Fusion, no longer exclusive to the sun and stars, provides means for endless energy on earth.

Nuclear fusion, the process that powers the sun and stars, offers the dream of a safe, inexhaustible and environmentally friendly source of energy. Producing practical amounts of fusion energy on earth requires the confinement of a very hot, ionized fuel known as plasma, akin to a small sun. ITER (originally the International Thermonuclear Experimental Reactor), which is expected to go online in Cadarache, France, in 2018, will be the first facility capable of achieving sustained burning plasma, a necessary next step in developing the promise of fusion energy. Dr. Ned Sauthoff, who runs the U.S. ITER project office at the Oak Ridge National Laboratory (ORNL), in Oak Ridge, Tennessee, remarked that “ITER will give us greater assurance that fusion is capable of providing abundant, economical and environmentally benign energy in the future.” To succeed, ITER will require a significant parallel research effort to “enhance understanding of the operating characteristics of tokamaks (doughnut-shaped chambers used in fusion research in which a plasma is heated and confined by magnetic fields).

ITER will be 56 feet in diameter. Inside, nuclear fusion, in just half a gram of tritium-deuterium fuel, will produce 500 million watts of power, ten times greater than the external power required to heat the plasma. (Tritium and deuterium are heavy isotopes of hydrogen that fuse together to form helium).

ITER will begin to approach the power output and energy gain required for a practical power plant, but as a whole, it will not be a power generator. The United States has joined the European Union, Japan, China, Russia, India and South Korea in supporting the effort.
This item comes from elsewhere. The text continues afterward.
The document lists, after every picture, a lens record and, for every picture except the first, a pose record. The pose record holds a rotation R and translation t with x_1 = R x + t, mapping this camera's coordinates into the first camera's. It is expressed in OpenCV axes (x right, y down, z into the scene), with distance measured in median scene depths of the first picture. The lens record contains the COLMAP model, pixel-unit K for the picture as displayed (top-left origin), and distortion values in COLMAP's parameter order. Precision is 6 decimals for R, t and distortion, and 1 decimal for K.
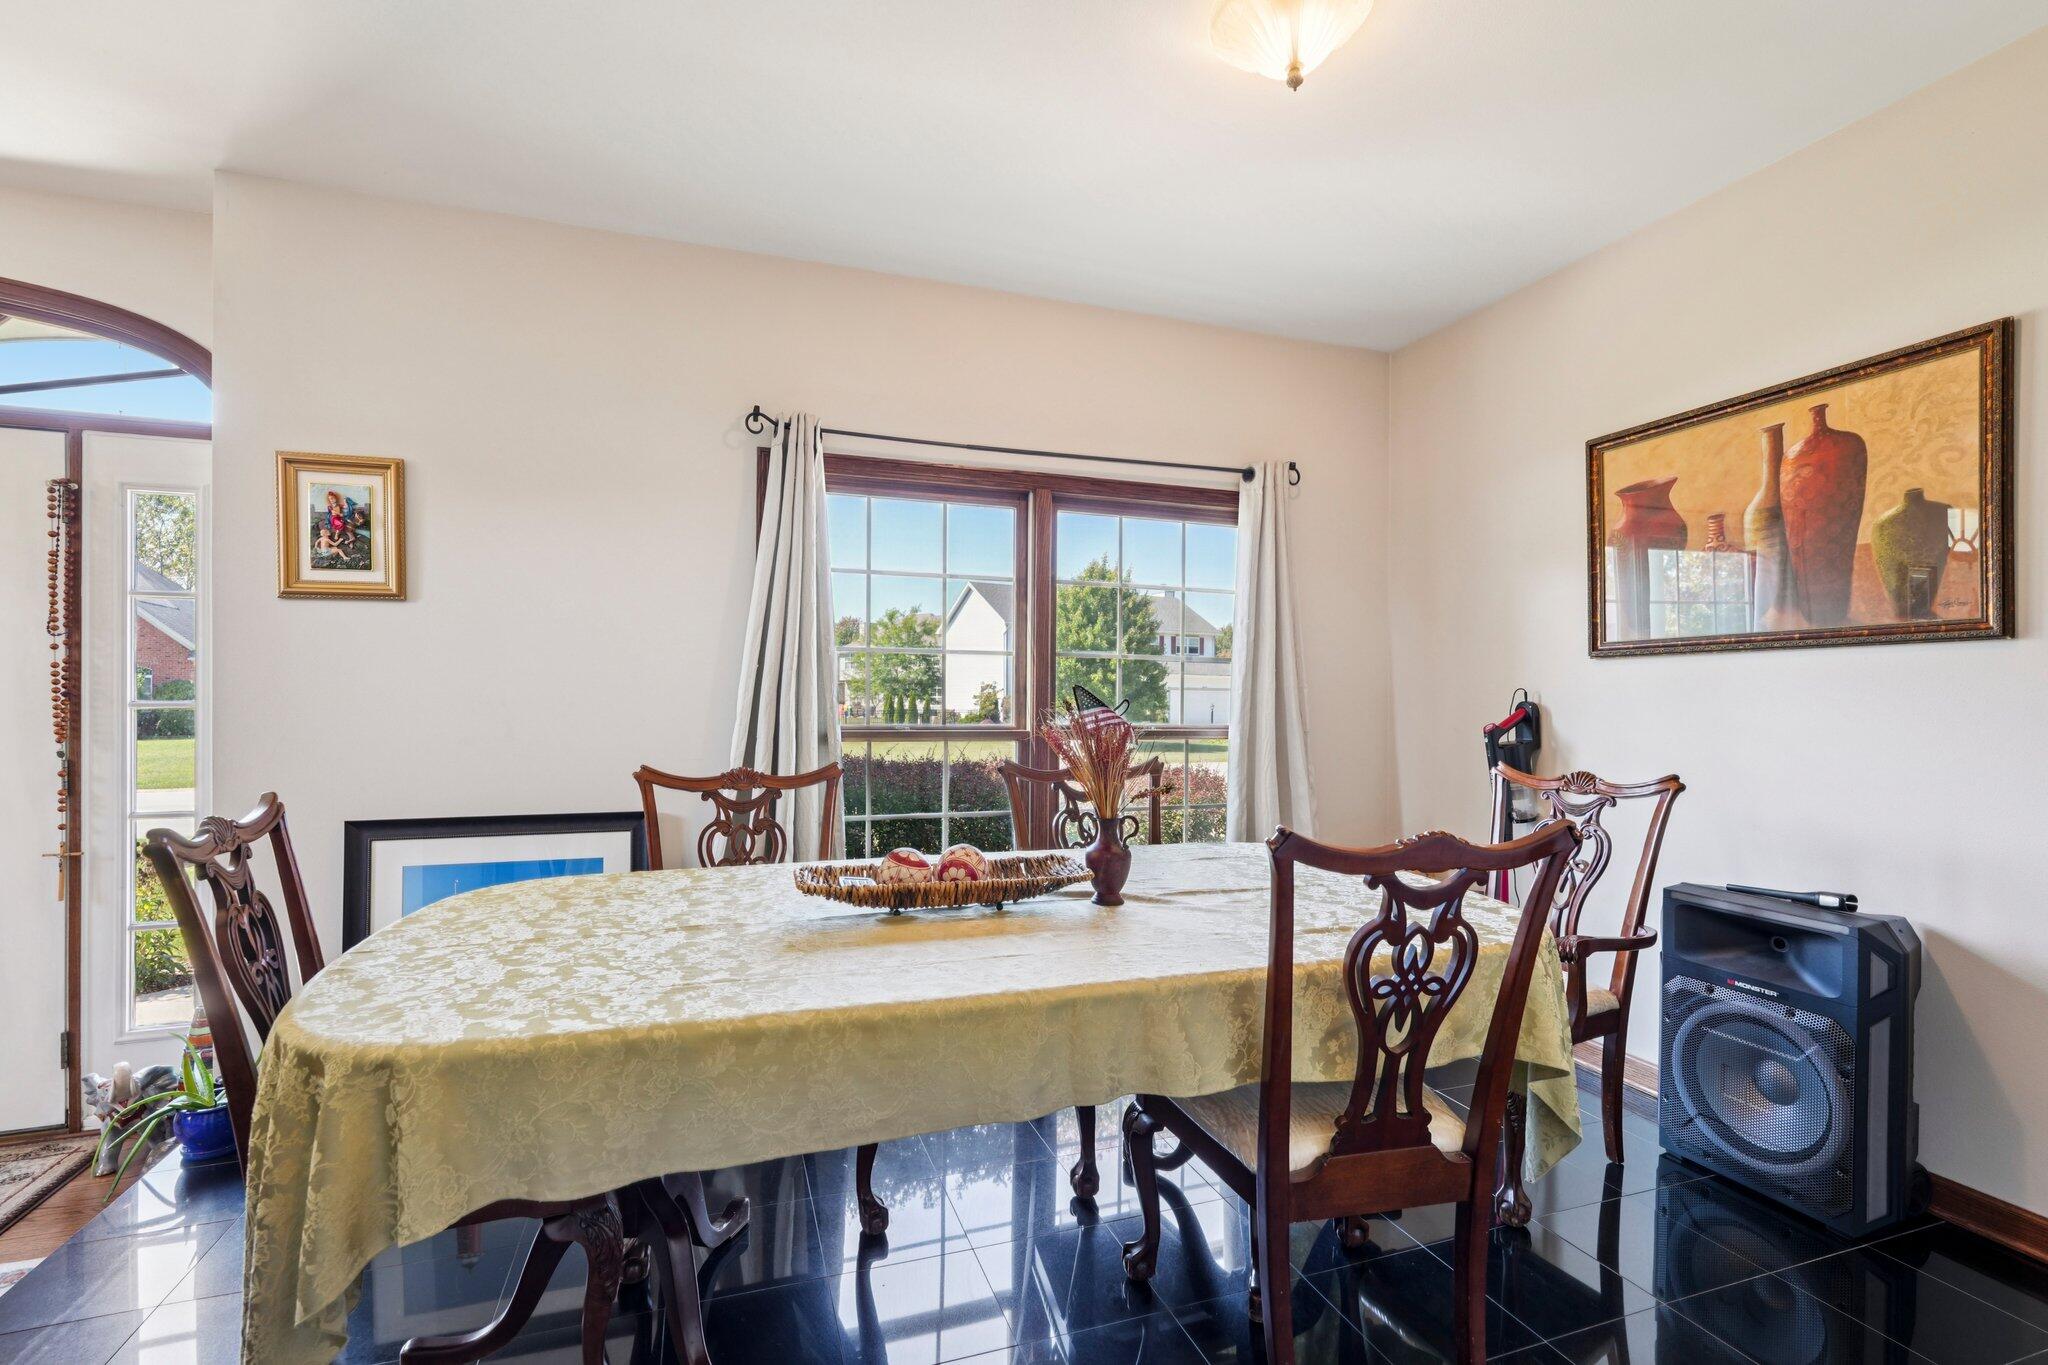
lens RADIAL K [[923.9, 0, 1035.3], [0, 923.9, 697.3], [0, 0, 1]] dist [-0.000490, 0.000136]
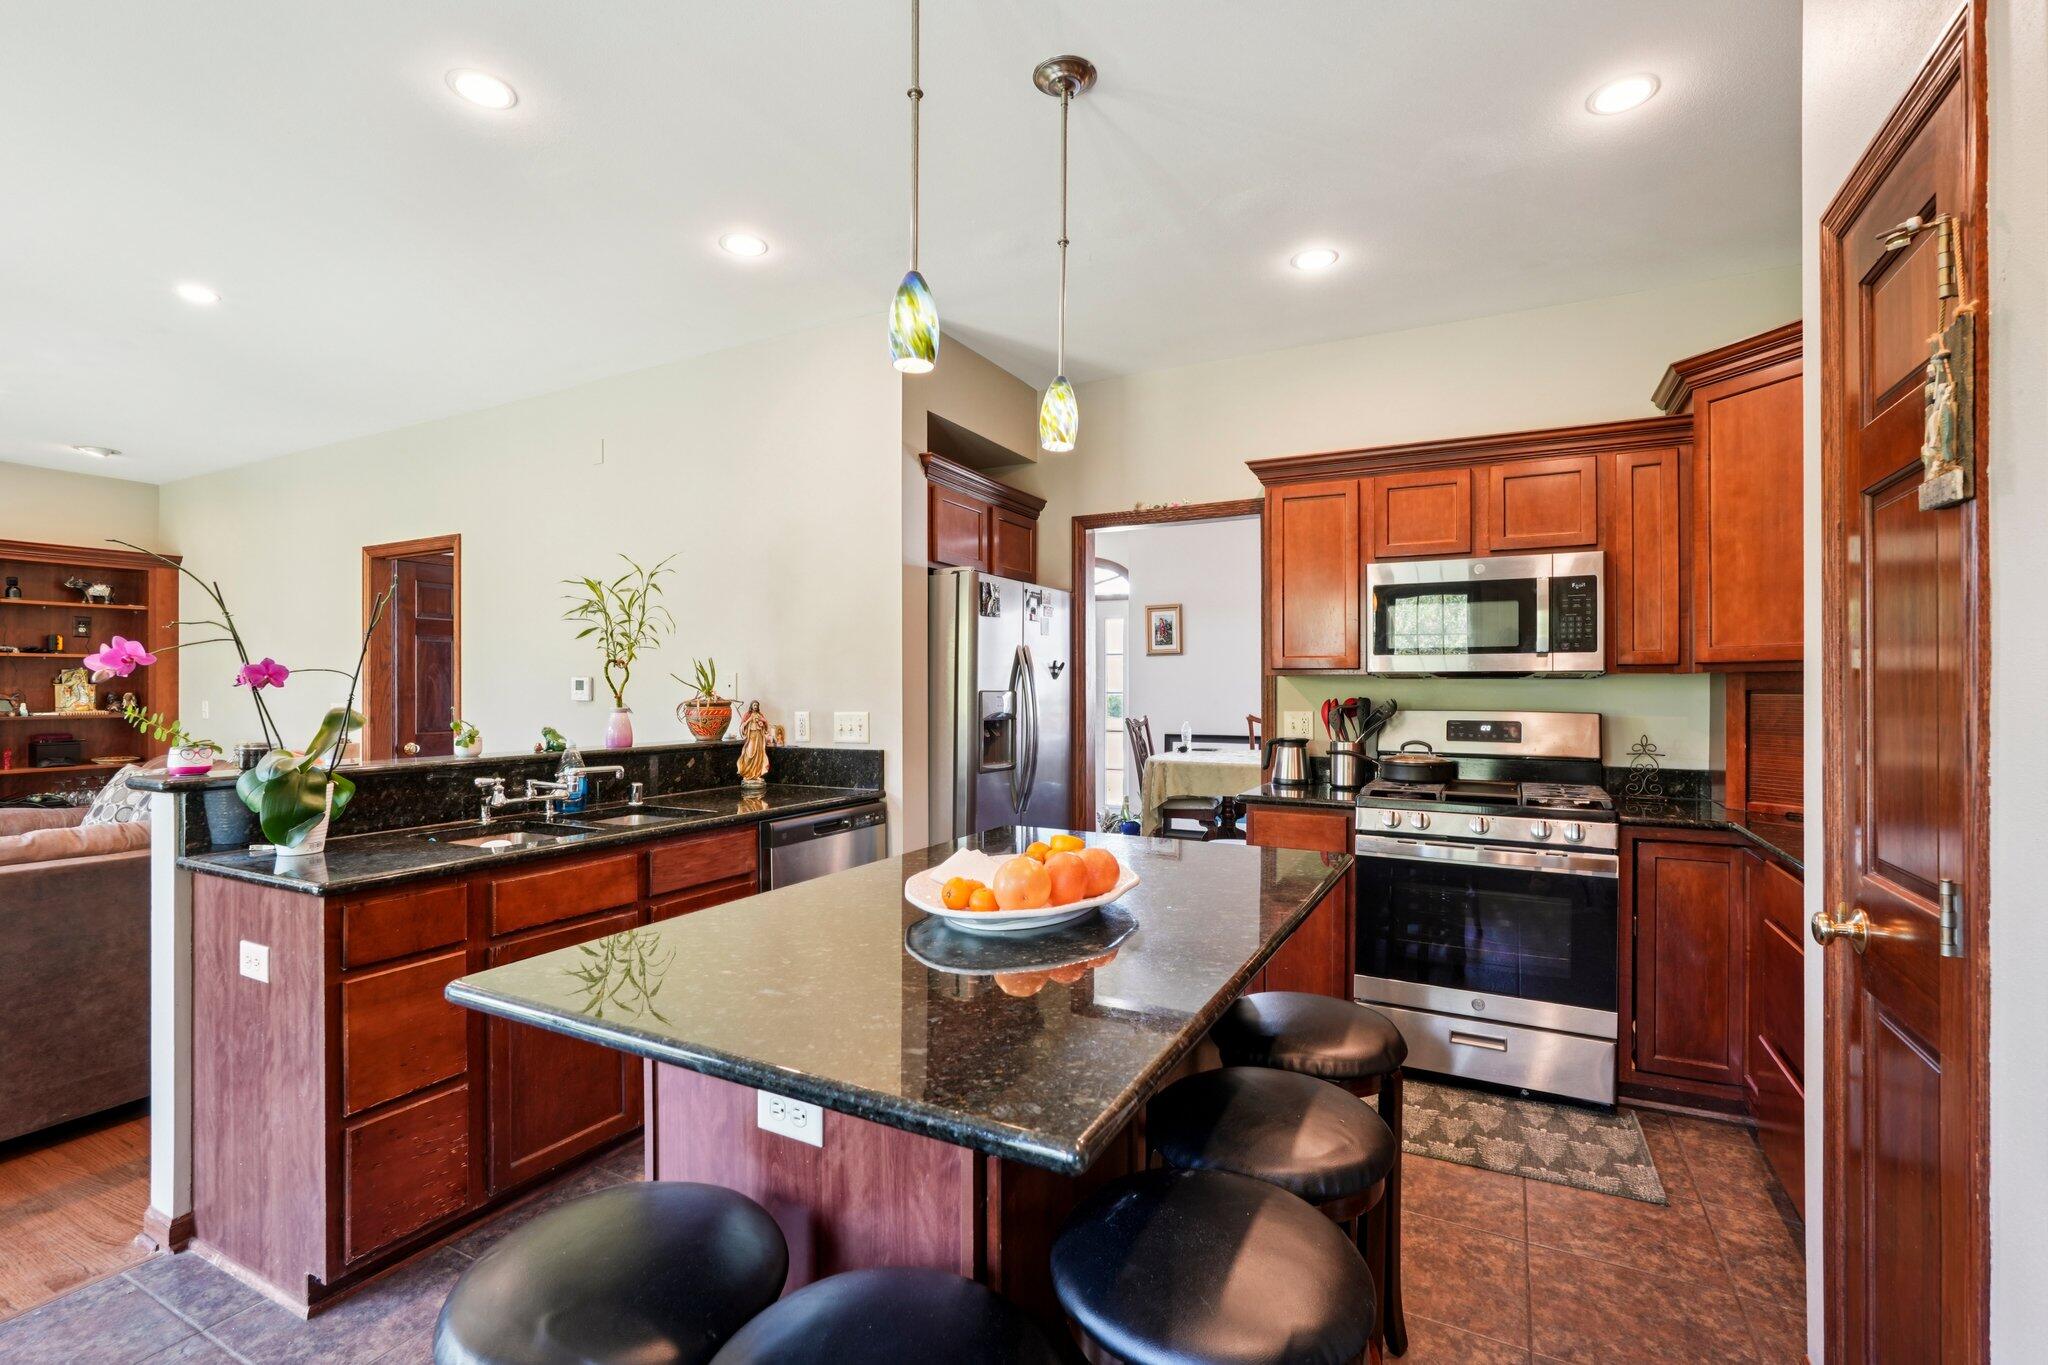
lens RADIAL K [[923.9, 0, 1027.7], [0, 923.9, 685.8], [0, 0, 1]] dist [-0.000490, 0.000136]
pose [[0.689378, -0.002575, -0.724397, 1.026580], [-0.001547, 0.999986, -0.005027, 0.002538], [0.724400, 0.004586, 0.689365, -1.271227]]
One area of potential concern for large-scale tokamaks is the dissipation of energy from the plasma. Understanding what causes heat to stay in such fuel, and what causes it to leak out, has been a long-standing problem. But now researchers at the Princeton Plasma Physics Laboratory (PPPL) in Princeton, New Jersey, have shown that tiny eddies generated in the plasma stream, like swirls in a fast-flowing river, may be one cause of heat loss from the plasma. “This is a breakthrough in the understanding of turbulence in these plasmas,” said PPPL director Rob Goldston.

Fusion reactions occur at high temperatures when two light nuclei, atoms stripped of their negatively-charged electrons, slam into each other and fuse to create a heavier nucleus. In the process matter is converted to energy, which in principle can be harnessed to operate a steam turbine and generate electricity. The challenge is to find the right conditions under which a fusion power plant can produce more energy than is needed to heat the roiling plasma.

PPPL broke the world record for fusion power generation in 1994 with its Tokamak Fusion Test Reactor (TFTR) by producing momentarily a whopping 10.7 million watts. If converted to electricity, this amount of power could satisfy the needs of about 3,000 average-size homes.

But the doughnut-shaped TFTR, like all conventional tokamaks, requires powerful and expensive magnets to produce the high pressures needed for perpetuating fusion reactions. In 1984, physicist Martin Peng in ORNL’s Fusion Energy Division realized that it might be possible to reduce the energy in those magnets with a novel design that confined plasmas to a ball with a hole in its center—more like a cored apple than a doughnut. This simpler, more efficient spherical torus design, which has more modest magnets, would also give scientists an unprecedented wide-angle view of the swirling of ions and electrons inside. And so with great enthusiasm, in February, 1999, physicists flipped the switch on PPPL’s 20-foot diameter National Spherical Torus Experiment (NSTX).

Typically in NSTX, the plasma core reaches about 20 million degrees Celsius. However, like other magnetic fusion devices, the NSTX plasma is much cooler at its edge where it comes in contact with the high-purity carbon tiles that surround it—or what Goldston calls “the physical world.” The plasma edge temperature in NSTX is only 1 million degrees Celsius. The tremendous temperature difference between the core and the edge can create turbulence in the plasma as energetic particles, both atomic nuclei and electrons, collide and swing around the magnetic fields that are supposed to keep them in line. Physicists had previously measured the centimeter-sized turbulence created by the nuclei, but none had confirmed the existence of the tiny, but long-theorized form of electron turbulence.

To tackle this problem, the PPPL team directed microwave beams at the plasma and measured how they scattered by the turbulence, a trick that was only possible due to NSTX’s very open design. “This is a totally cool technique,” Goldston said of the methodology. “We have extremely good spatial resolution, plus or minus 5 percent of the radius of the plasma.” These precise measurements allowed a team led by PPPL physicist Ernesto Mazzucato to confirm the existence of those pesky electron eddies, about 1 millimeter in diameter.

“We now have the suspect under the spotlight, but we don’t know for sure how strongly this turbulence is causing the heat to leak out,” Goldston said. By varying a number of parameters, including the drop in electron temperature and the variation of magnetic fields across the plasma, the physicists may even have learned how to eliminate this electron turbulence. Their results, in very good agreement with theoretical predictions, were published in 2008 in Physical Review Letters.